**Problem**
The task calls for each line of the records below in which the word "pixels" appears.
══ Data shown
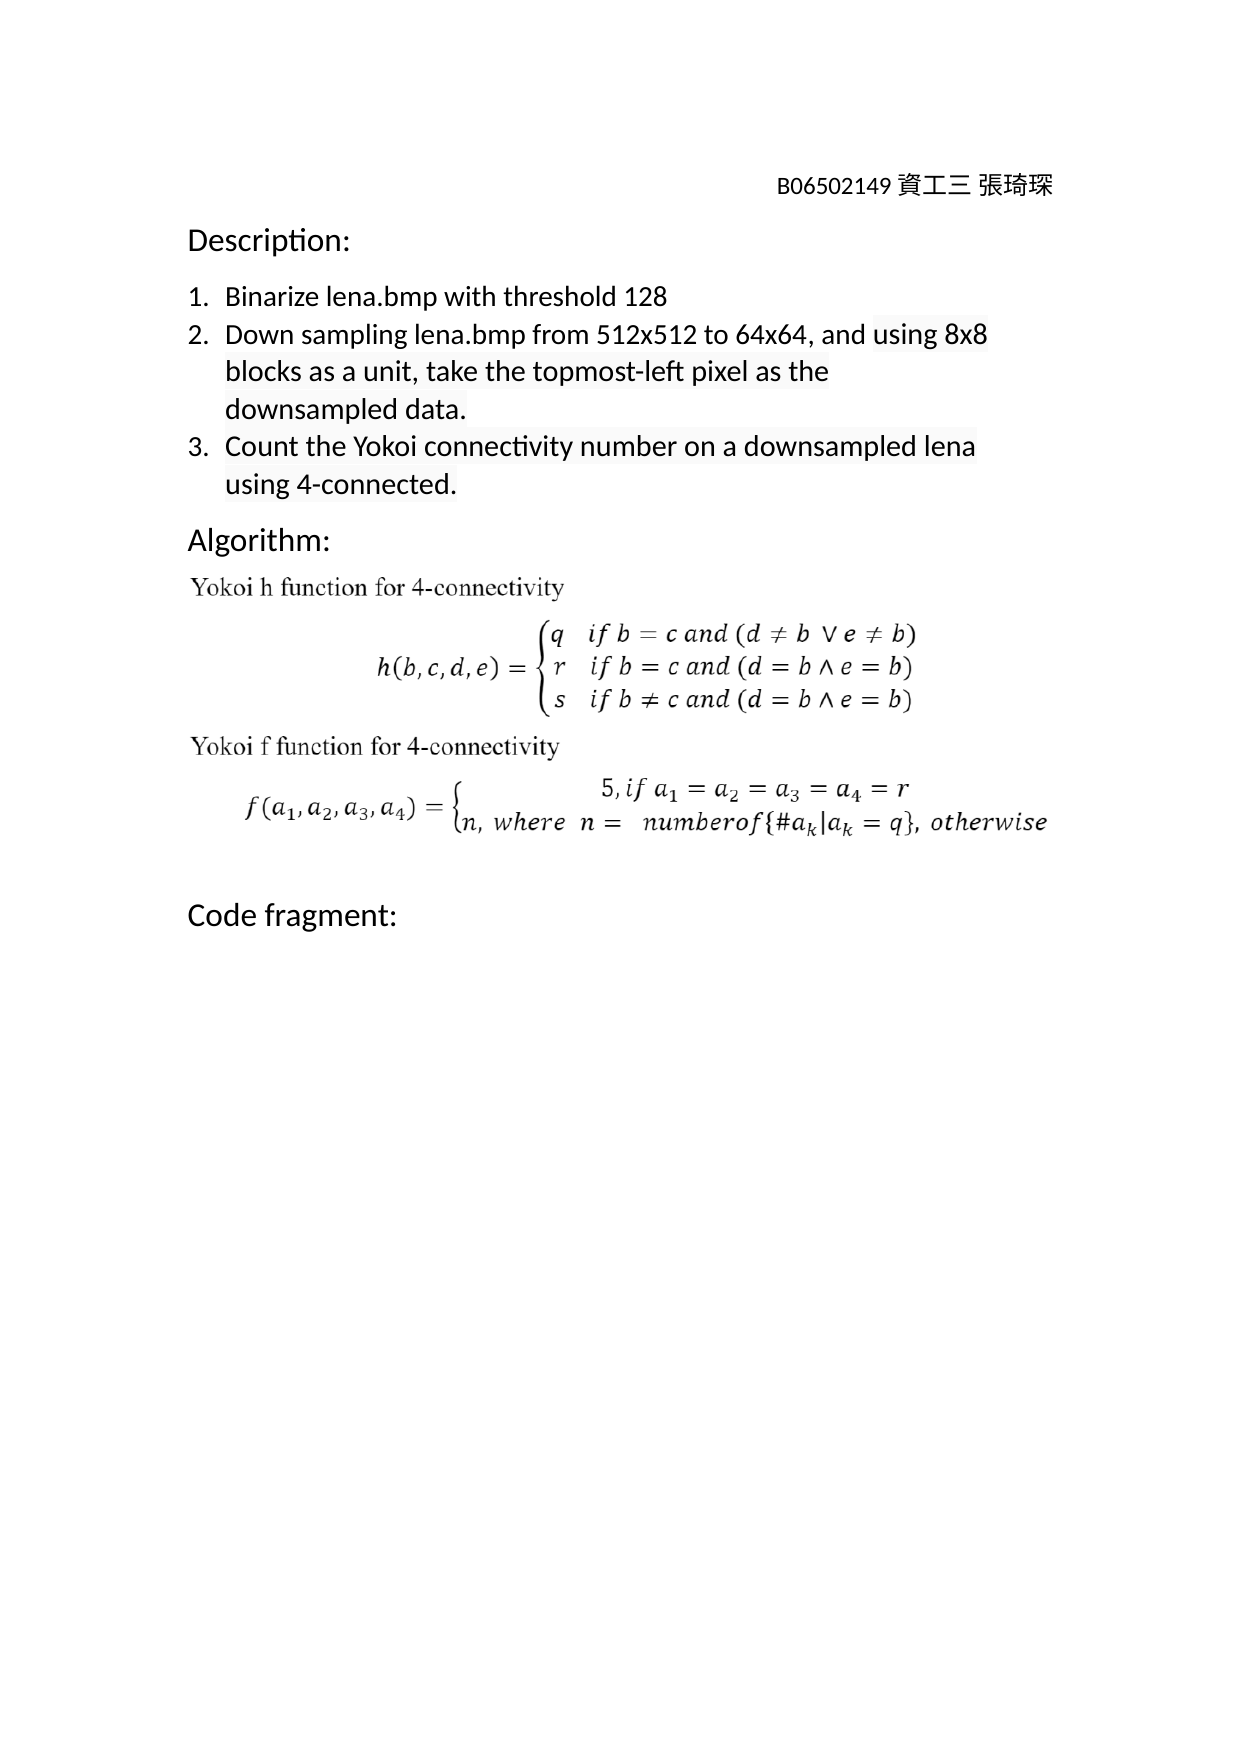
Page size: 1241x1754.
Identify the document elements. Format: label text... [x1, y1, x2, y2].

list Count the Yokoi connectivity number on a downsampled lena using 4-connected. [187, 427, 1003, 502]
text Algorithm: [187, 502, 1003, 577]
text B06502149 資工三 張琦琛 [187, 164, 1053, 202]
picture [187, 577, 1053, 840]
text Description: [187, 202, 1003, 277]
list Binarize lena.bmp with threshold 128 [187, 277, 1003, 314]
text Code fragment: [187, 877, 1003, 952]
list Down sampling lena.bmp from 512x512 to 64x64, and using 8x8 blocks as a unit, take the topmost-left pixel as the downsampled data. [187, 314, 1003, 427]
════
══ Data shown
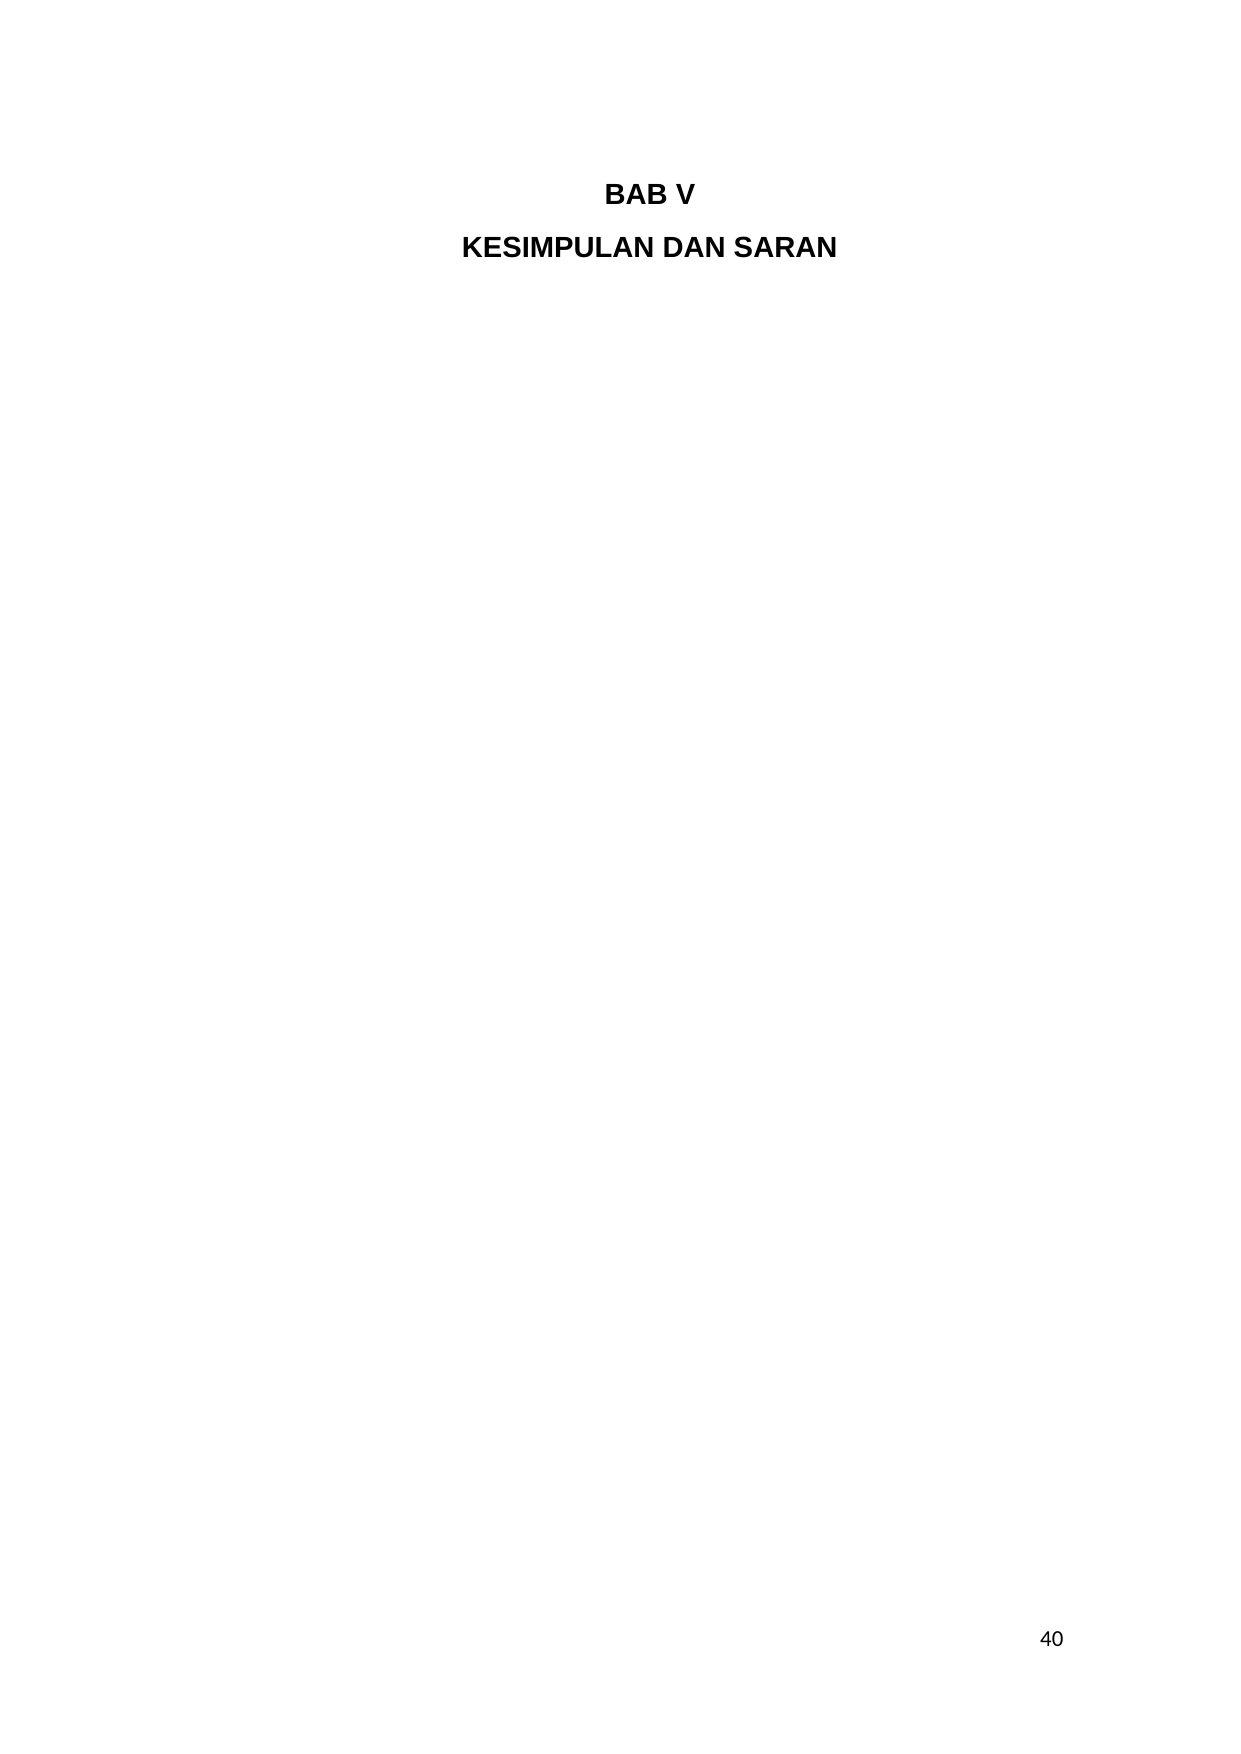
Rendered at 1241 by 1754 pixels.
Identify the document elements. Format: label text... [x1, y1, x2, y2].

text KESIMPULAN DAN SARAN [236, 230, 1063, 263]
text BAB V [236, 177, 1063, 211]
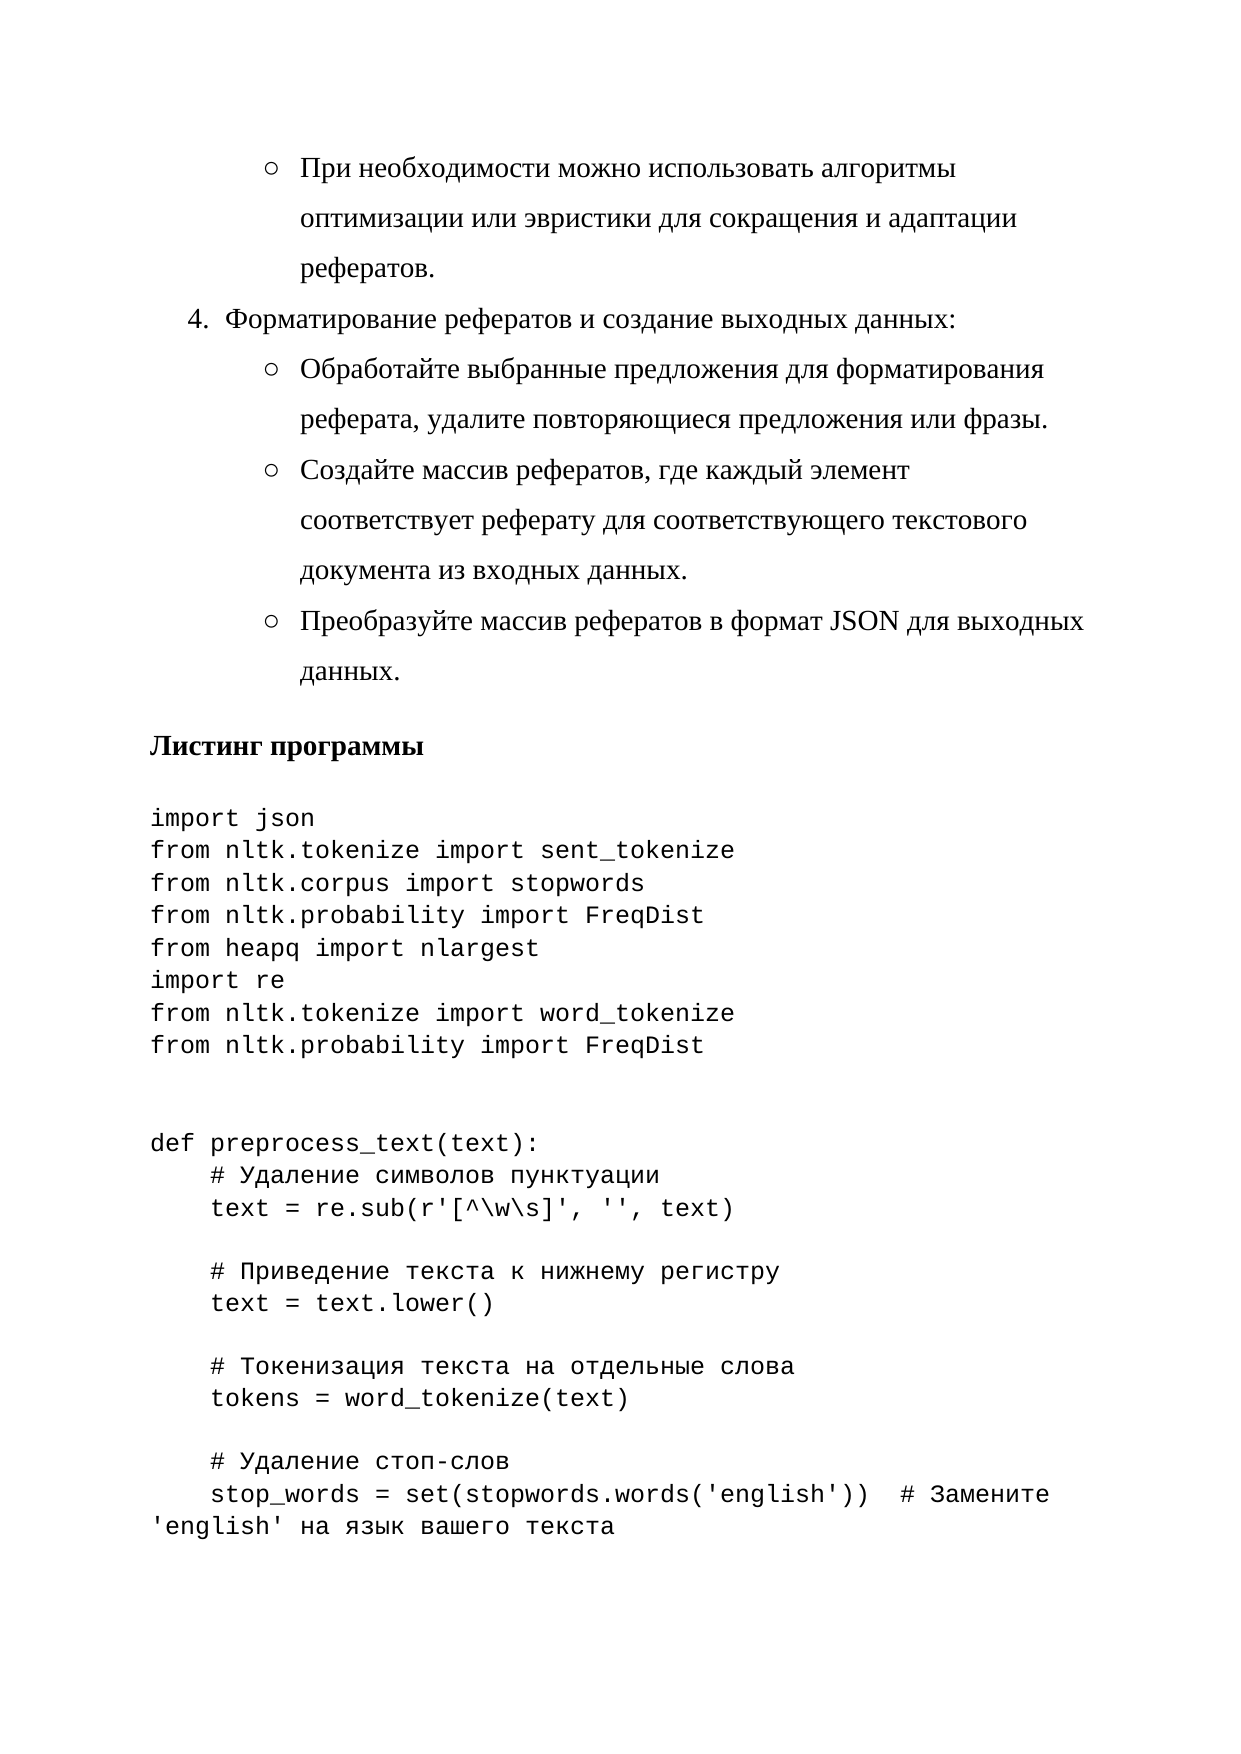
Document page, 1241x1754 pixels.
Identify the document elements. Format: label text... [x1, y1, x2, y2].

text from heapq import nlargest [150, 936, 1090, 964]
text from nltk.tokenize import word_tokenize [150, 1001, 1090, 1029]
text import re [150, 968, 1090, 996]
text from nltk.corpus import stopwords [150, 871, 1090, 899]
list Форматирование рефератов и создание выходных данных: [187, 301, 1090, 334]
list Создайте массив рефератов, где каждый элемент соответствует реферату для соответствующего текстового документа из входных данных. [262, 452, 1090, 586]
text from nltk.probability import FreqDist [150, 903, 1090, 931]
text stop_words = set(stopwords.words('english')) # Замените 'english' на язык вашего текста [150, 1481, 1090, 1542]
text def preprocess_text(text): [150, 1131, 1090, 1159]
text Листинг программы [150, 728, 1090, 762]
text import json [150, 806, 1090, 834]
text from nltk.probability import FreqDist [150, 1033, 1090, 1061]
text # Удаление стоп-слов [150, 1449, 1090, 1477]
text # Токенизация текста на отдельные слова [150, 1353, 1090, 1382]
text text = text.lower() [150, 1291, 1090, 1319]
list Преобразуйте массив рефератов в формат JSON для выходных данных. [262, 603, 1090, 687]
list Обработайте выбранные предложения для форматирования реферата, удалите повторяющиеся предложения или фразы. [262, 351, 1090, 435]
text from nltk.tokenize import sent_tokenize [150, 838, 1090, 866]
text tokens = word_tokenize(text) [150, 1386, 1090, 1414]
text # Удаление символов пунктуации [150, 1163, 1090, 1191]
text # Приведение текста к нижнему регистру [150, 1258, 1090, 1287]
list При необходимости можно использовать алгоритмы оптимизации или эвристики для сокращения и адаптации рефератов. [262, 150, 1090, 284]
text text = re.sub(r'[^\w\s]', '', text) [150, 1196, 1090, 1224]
════
══ Data shown
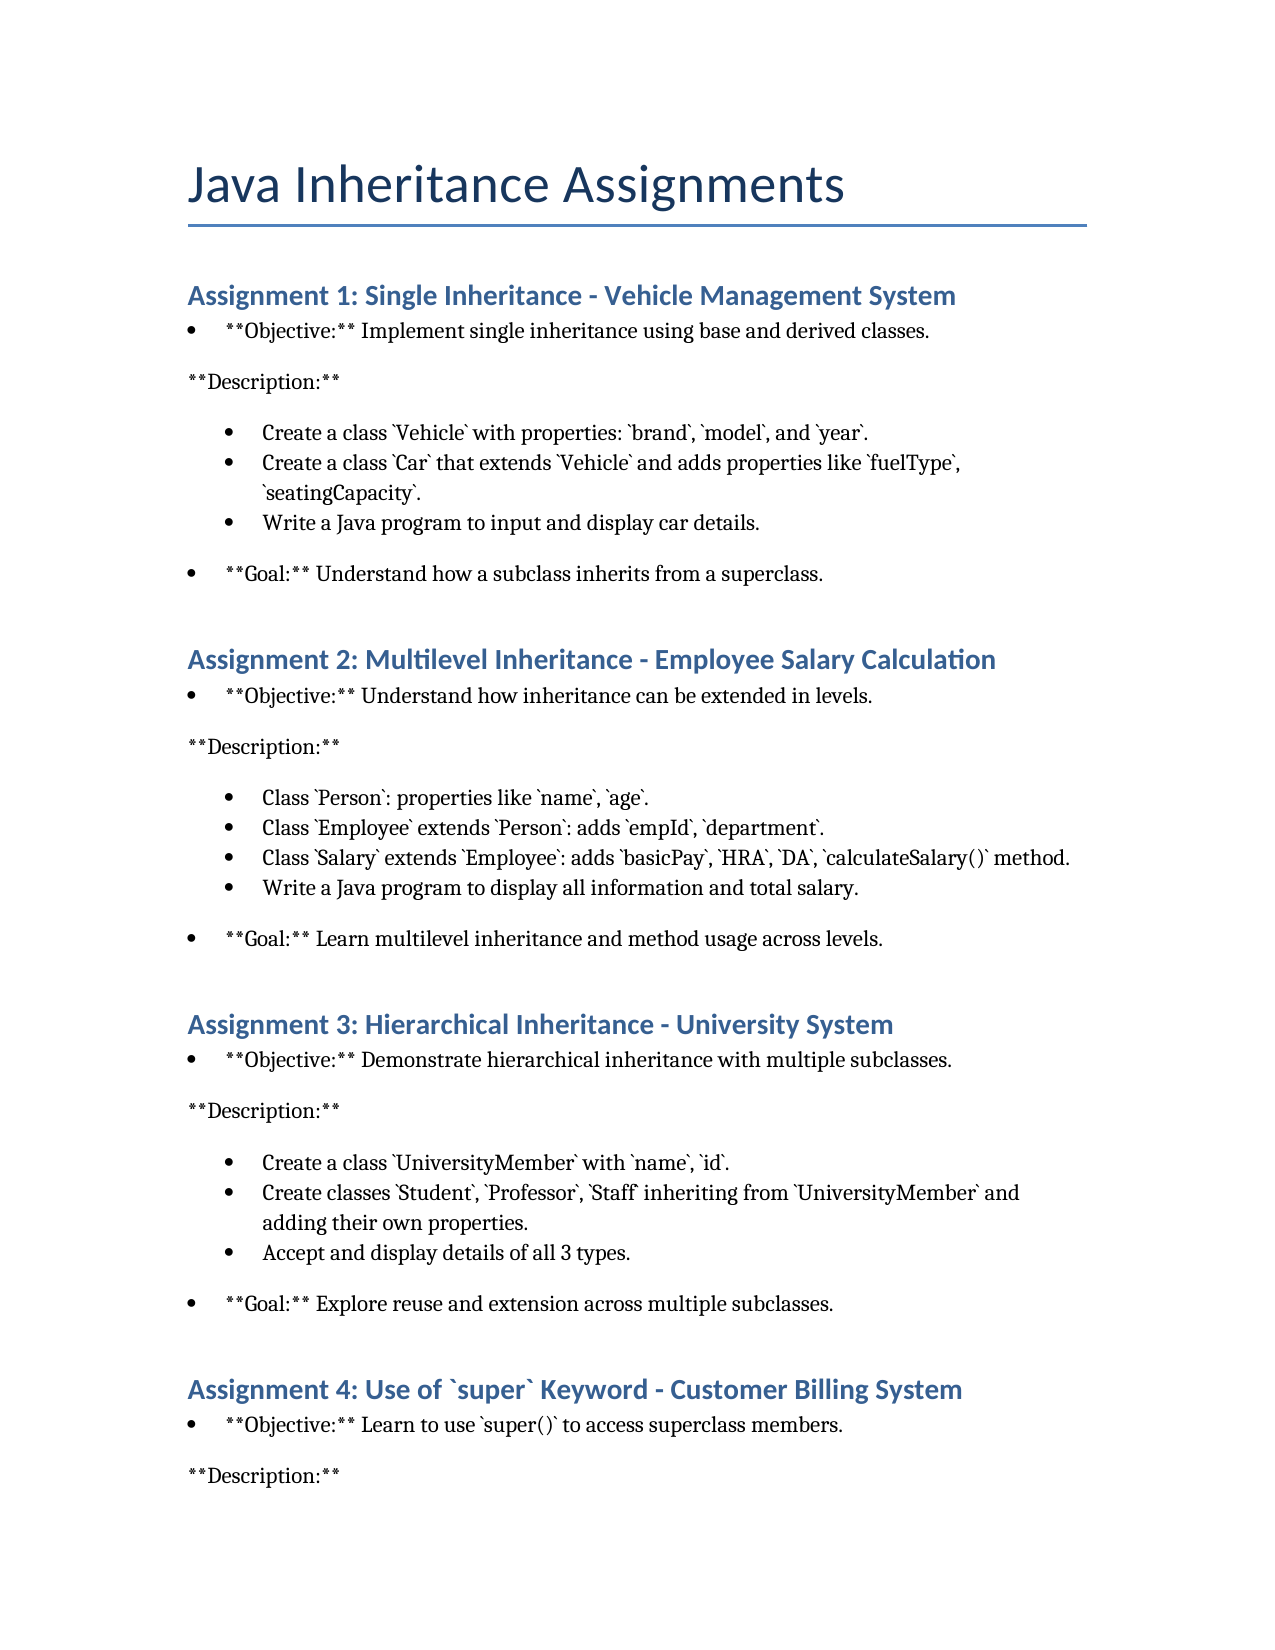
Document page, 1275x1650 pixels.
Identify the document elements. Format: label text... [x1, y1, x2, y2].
════
**Written response**
Rendered at 1241 by 1754 pixels.
Document page, 1241x1754 pixels.
Document page, 1275x1650 pixels.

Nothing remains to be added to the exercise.